Exercise aim
Print the text of every record below word for word, leaving out the pictures.

Provided data
****************
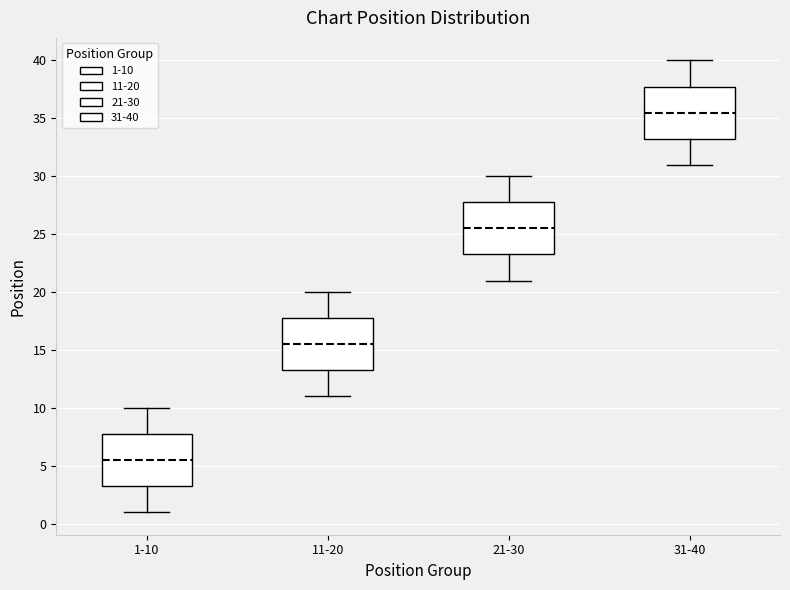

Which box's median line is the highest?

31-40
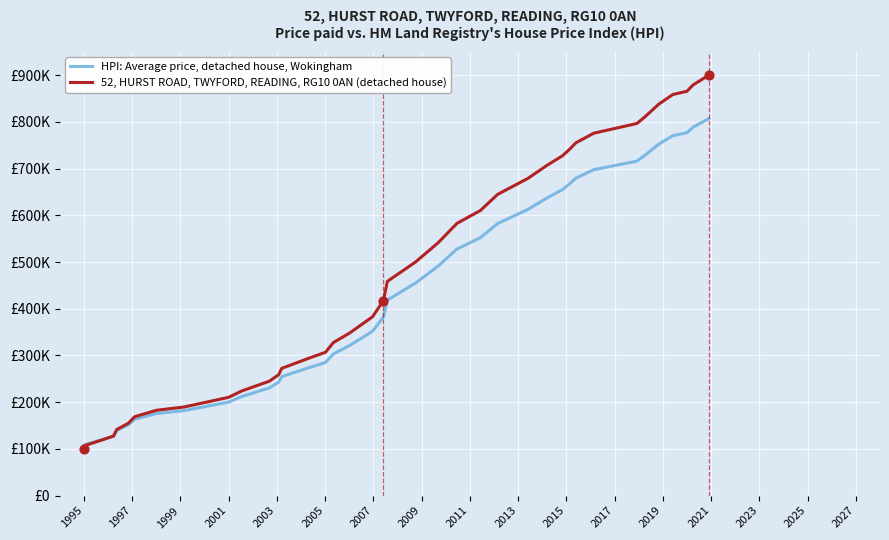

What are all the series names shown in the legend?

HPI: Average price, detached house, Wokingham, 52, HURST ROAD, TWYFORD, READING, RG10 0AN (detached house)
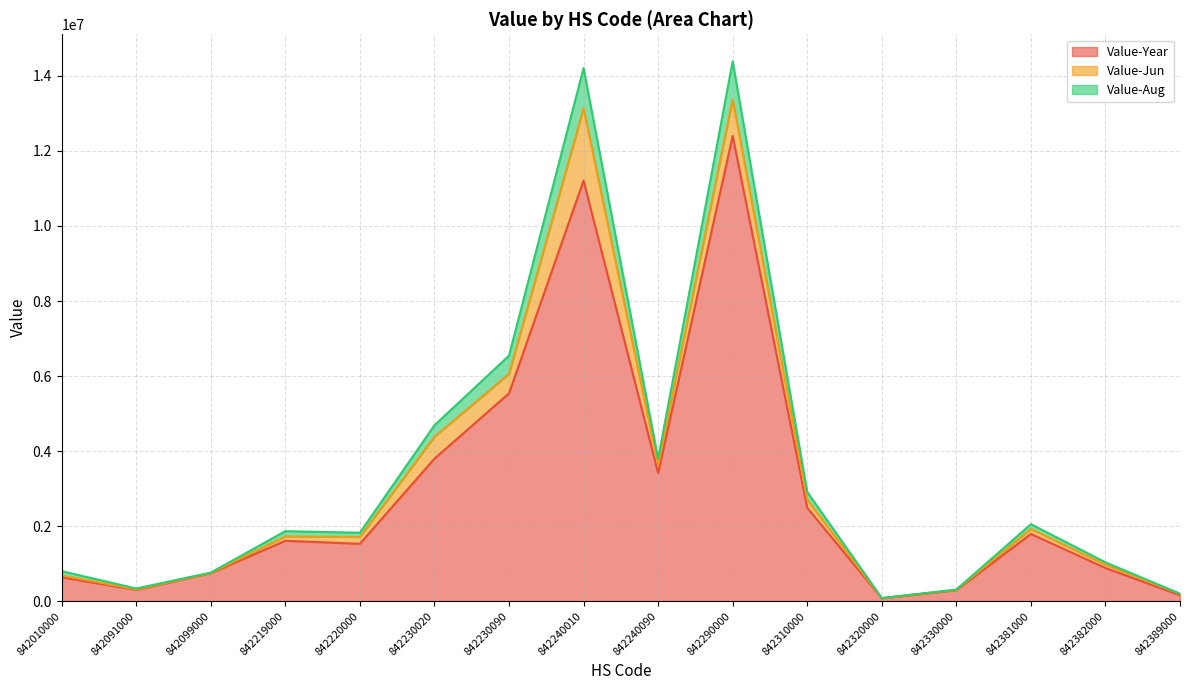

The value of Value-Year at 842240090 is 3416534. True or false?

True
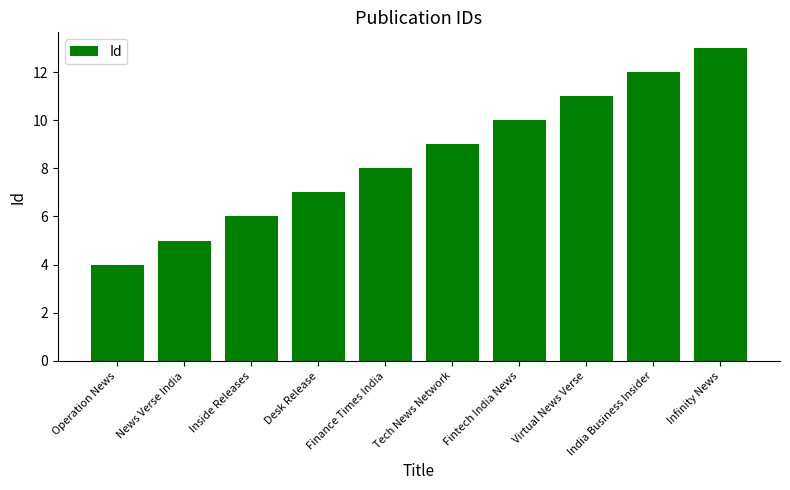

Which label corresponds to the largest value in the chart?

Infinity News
****************
Solution to this exercise
Which box's median line is the highest?

31-40

What are all the series names shown in the legend?

HPI: Average price, detached house, Wokingham, 52, HURST ROAD, TWYFORD, READING, RG10 0AN (detached house)

The value of Value-Year at 842240090 is 3416534. True or false?

True

Which label corresponds to the largest value in the chart?

Infinity News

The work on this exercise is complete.